Toby: Providing a young child with assistive technology is not saying that you’re not going to work on a skill. Think about this in terms of communication devices. We want to provide ways for kids to communicate on their own as early as possible, and not wait until "they’re not going to learn to speak." There is no evidence to indicate that providing assistive technology for communication or for mobility prevents the acquisition of either speech communication or independent mobility for a child who develops those skills. In fact, the assistive technology may promote communication or mobility, because it reinforces it. If a young child who cannot speak has a communication system, somebody is going to communicate with them and reinforce their reciprocal social interaction. This reinforces their desire to communicate, because now they have a social network. If the only time that they are able to communicate with somebody is when they go to the speech therapist, they may not be as motivated to make that communicative attempt.
RR: Do you see physical, occupational, and speech therapy clinicians who are working in pediatrics today, recognizing and practicing these evidence-based interventions?
Toby: More and more we all recognize the importance of this. Newer therapists are coming out of their training with more realization of and appreciation for these concepts of motor learning and team collaboration for service delivery. Unfortunately, they don’t necessarily see it practiced in the field so it isn’t always reinforced.
There are challenges. We’re now talking about being flexible, where therapists don’t necessarily need to see the child twice a week for the rest of their life. Maybe they need to see the child every single day for 3 weeks, and then pull back and six months later determine if the child needs to have therapy again. That kind of flexibility is very difficult from our reimbursement system, which is based on the traditional medical model of service provision.
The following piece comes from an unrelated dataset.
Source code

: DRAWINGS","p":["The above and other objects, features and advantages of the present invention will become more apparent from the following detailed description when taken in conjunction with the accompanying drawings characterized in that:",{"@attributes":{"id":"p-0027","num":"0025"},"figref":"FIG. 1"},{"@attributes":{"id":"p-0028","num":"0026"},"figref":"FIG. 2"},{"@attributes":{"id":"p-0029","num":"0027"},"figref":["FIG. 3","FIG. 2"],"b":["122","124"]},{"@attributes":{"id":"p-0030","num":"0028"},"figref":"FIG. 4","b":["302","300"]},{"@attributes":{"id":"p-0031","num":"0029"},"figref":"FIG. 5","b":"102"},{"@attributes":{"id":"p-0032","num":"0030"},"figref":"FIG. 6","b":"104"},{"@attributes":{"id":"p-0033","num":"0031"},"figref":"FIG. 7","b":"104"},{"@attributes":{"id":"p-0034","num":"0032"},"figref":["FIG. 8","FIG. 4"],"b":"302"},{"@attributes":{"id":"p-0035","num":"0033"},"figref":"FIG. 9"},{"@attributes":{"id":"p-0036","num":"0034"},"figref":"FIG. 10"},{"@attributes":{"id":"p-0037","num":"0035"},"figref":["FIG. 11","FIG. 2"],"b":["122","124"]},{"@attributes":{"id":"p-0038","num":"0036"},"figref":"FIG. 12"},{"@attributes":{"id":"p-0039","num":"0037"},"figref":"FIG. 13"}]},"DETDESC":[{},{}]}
It’s also difficult from a scheduling standpoint. School-based therapists are required to indicate on the Individualized Education Program how much therapy they are going to provide to the child. So issues of duration, intensity and maintaining a schedule can be very difficult. Administrators want to know exactly what you’re doing, when you’re doing it, who you’re doing it with. So there’s got to be a way of documenting that.
The Section on Pediatrics of the APTA is working very hard to help therapists think creatively. How they can provide their service, get reimbursed for their service, and continue to provide their service in a way that is much more contemporary.
RR: Would you have any parting thoughts to leave with our readers, regarding this contemporary therapy service provision that is outcome-driven, activity-focused, and collaborative?
Toby: We have to be consistent in our approach so that families don’t get mixed messages. Whether you’re a school-based therapist who may not be working in early intervention, or if you are an early interventionist and you’re not working in the school system, or even our hospital-based therapists—we all have a role in this. And start early!
RR: Thank you very much for taking the time to speak with me today.